Allan McCay
Allan McCay is the Deputy Director of The Sydney Institute of Criminology and an Academic Fellow at the University of Sydney's Law School where he coordinates the Legal Research units and lectures in Criminal Law. In connection with his work on neurotechnology, criminal law and human rights, Allan has been named as one of the most influential lawyers of 2021 by Australasian Lawyer. He is also a member of the Minding Rights Network which is an international group of scholars who are working on addressing the challenges to autonomy, mental privacy and mental integrity coming from emerging technologies.

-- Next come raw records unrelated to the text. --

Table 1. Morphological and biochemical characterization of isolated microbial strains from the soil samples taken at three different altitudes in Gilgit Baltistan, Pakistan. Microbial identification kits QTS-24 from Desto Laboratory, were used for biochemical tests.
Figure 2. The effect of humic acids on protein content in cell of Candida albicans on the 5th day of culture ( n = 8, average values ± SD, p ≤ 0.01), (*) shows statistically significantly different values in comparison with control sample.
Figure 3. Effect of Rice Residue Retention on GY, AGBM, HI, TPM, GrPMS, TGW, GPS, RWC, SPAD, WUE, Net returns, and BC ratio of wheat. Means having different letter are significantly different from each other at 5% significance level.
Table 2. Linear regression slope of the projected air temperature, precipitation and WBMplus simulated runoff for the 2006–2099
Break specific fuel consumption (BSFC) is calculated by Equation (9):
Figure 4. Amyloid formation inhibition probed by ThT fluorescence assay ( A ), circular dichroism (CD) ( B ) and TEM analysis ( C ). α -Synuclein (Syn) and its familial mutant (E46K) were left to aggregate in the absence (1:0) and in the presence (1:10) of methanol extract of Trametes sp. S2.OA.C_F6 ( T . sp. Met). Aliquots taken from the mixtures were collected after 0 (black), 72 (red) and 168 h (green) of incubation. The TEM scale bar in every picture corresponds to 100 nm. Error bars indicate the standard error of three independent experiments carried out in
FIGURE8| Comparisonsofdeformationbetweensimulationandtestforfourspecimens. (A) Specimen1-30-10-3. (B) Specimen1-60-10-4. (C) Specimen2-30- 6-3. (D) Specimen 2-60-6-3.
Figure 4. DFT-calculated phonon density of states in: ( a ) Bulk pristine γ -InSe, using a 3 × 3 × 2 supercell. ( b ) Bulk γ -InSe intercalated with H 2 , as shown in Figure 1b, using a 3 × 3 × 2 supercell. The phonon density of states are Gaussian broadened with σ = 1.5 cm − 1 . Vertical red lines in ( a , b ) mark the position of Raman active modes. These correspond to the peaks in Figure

He is a member of the Management Committee of the Julius Stone Institute of Jurisprudence at the University of Sydney. And is also an Affiliate Member of the Centre for Agency, Values, and Ethics, at Macquarie University.
Alon Ilsar
Alon Ilsar is an Australian-based drummer, composer, instrument designer and researcher. He is the co-designer of a new gestural instrument for electronic percussionists, the AirSticks, and is currently researching the uses of the AirSticks at Monash University’s SensiLab in the field of health and well being, making music creation more accessible to the broader community. Alon holds a PhD in instrument design through the University of Technology Sydney. He has played the AirSticks at Sydney’s Vivid Festival, on Triple J’s Like a Version and at NYC’s MET Museum, with projects such as Trigger Happy ‘Visualised’, The Hour, The Sticks, Tuka (from Thundamentals), Sandy Evans’ ‘Ahimsa’ and ‘Rockpool,’ Ellen Kirkwood’s ‘[A]part‘, Kirin J Callinan, Kind of Silence (UK), Cephalon (US), and Silent Spring. He has played drums in Belvoir Theatre’s ‘Keating! the Musical,’ Sydney Theatre Company’s ‘Mojo,’ Meow Meow with the London Philharmonic, Bergen Philharmonic and Sydney Symphony Orchestras, Alan Cumming, Jake Shears and Eddie Perfect.
Lyria Bennett Moses
Lyria is Director of the Allens Hub for Technology, Law and Innovation and a Professor and Associate Dean (Research) in the Faculty of Law and Justice at UNSW Sydney. She is also co-lead of the Law and Policy theme in the Cyber Security Cooperative Research Centre and Faculty lead in the UNSW Institute for Cyber Security. Lyria's research explores issues around the relationship between technology and law, including the types of legal issues that arise as technology changes, how these issues are addressed in Australia and other jurisdictions, and the problems of treating “technology” as an object of regulation. Recently, she has been working on legal and policy issues associated with the use of artificial intelligence (with a book co-authored with Dr Michael Guihot and published by LexisNexis on Artificial Intelligence, Robots and the Law and ongoing work on standards through Standards Australia and IEEE), the appropriate legal framework for enhancing cyber security (through the Cyber Security Cooperative Research Centre), and oversight for law enforcement intelligence.
Raina MacIntyre
Raina MacIntyre is Professor of Global Biosecurity, NHMRC Principal Research Fellow and Head of the Biosecurity Program at the Kirby Institute, UNSW, Australia. She leads a research program in control and prevention of epidemics, pandemics, bioterrorism and emerging infections and has extensive field experience of outbreak investigation and control. She has developed EPIWATCH, an AI-driven epidemic observatory that harnesses open-source data, searches in over 40 languages, uses algorithms to sort and prioritize data, and has proven capability in early detection of serious outbreaks. She has over 400 peer reviewed publications. She has received many awards including the Sir Henry Wellcome Medal and Prize from the Association of Military Surgeons of the US. She is on the editorial boards of Vaccine, BMJ Open and Epidemiology & Infection. In 2021 she was on a US National Academies of Science, Engineering and Medicine pandemic consensus committee, and is currently a member of the WHO COVID-19 Vaccine Composition Technical Advisory group and the WHO SAGE Smallpox and Monkeypox working group.